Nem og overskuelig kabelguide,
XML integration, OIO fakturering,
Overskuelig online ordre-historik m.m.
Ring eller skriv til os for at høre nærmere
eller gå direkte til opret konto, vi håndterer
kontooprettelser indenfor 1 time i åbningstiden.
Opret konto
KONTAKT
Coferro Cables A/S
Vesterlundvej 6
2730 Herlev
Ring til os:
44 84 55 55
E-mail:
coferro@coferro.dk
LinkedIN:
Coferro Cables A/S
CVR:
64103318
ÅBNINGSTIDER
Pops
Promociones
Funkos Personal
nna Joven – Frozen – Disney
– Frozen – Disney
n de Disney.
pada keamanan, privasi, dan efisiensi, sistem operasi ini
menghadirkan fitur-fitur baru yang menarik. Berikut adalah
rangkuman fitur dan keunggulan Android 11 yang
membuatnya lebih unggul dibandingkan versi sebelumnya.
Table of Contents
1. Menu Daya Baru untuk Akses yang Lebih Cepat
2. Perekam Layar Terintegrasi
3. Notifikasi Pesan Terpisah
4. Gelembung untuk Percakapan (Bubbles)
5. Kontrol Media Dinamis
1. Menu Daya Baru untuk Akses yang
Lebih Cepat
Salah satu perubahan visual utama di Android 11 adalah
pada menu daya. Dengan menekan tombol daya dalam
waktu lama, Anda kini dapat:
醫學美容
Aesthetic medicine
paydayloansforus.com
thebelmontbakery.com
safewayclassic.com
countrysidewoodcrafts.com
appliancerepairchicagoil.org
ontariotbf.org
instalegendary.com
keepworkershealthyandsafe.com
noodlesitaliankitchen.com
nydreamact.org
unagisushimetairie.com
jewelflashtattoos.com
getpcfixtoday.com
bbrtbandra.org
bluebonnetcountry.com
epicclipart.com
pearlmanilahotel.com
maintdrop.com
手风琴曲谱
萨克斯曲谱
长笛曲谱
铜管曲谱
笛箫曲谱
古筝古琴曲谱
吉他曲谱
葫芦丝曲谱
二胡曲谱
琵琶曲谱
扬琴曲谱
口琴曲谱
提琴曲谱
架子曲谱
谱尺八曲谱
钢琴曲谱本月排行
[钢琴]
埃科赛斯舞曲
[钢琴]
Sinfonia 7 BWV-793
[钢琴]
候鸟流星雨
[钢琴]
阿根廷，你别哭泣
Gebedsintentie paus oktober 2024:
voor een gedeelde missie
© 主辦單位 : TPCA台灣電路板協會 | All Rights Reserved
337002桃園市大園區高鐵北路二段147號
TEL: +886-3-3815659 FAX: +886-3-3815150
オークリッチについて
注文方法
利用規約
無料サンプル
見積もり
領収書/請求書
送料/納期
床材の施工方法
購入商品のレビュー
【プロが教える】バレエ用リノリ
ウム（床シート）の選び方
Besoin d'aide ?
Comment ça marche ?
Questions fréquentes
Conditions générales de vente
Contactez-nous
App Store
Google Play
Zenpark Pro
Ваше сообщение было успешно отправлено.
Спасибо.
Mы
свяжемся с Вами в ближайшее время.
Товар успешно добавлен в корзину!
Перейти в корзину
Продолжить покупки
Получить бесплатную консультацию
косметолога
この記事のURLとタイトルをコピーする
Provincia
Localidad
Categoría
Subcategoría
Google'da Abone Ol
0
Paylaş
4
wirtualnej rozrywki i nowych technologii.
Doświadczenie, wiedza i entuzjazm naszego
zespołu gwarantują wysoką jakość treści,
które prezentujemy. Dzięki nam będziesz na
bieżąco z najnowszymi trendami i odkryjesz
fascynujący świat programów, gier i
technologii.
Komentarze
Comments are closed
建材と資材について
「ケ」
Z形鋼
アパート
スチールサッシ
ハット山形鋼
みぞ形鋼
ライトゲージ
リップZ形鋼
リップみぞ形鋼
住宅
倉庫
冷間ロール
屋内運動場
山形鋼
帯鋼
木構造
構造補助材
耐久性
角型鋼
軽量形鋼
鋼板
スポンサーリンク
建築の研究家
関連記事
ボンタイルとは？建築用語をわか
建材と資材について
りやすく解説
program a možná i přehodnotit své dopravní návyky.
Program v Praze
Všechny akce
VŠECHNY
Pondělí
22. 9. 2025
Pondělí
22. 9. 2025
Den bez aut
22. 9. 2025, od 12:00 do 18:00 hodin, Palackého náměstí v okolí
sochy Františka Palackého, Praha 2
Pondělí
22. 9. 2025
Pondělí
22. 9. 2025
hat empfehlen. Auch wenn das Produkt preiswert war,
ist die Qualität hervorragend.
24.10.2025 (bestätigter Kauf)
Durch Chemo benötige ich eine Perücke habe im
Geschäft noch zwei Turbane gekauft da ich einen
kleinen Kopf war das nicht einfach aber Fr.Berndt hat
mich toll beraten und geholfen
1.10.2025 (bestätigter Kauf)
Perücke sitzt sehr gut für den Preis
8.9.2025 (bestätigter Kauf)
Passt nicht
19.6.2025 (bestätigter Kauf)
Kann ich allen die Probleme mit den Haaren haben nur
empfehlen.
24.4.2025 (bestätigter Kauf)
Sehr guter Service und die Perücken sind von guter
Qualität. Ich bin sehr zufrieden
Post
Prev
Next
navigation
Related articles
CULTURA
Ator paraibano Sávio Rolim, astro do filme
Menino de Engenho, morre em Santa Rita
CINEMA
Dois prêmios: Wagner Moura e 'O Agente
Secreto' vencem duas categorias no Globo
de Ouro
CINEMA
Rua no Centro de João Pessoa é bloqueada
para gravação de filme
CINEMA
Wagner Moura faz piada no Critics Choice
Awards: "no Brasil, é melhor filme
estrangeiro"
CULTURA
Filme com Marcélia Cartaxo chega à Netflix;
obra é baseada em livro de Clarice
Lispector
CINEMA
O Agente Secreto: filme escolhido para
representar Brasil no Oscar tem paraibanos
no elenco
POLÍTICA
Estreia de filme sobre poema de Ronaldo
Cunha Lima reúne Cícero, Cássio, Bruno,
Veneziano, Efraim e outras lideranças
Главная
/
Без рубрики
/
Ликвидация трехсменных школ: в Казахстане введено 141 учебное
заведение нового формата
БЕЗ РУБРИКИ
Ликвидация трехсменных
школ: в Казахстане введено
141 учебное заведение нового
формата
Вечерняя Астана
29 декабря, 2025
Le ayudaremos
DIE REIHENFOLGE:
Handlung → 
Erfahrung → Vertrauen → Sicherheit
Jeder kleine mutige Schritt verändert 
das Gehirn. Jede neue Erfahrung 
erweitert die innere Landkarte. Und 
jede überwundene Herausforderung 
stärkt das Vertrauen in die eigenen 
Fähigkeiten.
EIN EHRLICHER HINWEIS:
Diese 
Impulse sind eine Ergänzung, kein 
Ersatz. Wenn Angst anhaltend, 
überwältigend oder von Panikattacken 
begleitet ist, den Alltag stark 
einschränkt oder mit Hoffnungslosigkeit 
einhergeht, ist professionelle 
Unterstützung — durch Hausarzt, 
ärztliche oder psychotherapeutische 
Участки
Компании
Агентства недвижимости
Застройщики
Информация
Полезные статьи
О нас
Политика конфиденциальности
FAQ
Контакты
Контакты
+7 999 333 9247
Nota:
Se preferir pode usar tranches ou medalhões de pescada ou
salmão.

---

- **REQUIRED ACTION**
Could you reproduce the records from the start through the line containing "menghadirkan fitur-fitur baru", substituting "Encanto" for "Frozen" and leaving everything else unchanged?

- **ANSWER AREA**
Nem og overskuelig kabelguide,
XML integration, OIO fakturering,
Overskuelig online ordre-historik m.m.
Ring eller skriv til os for at høre nærmere
eller gå direkte til opret konto, vi håndterer
kontooprettelser indenfor 1 time i åbningstiden.
Opret konto
KONTAKT
Coferro Cables A/S
Vesterlundvej 6
2730 Herlev
Ring til os:
44 84 55 55
E-mail:
coferro@coferro.dk
LinkedIN:
Coferro Cables A/S
CVR:
64103318
ÅBNINGSTIDER
Pops
Promociones
Funkos Personal
nna Joven – Encanto – Disney
– Encanto – Disney
n de Disney.
pada keamanan, privasi, dan efisiensi, sistem operasi ini
menghadirkan fitur-fitur baru yang menarik. Berikut adalah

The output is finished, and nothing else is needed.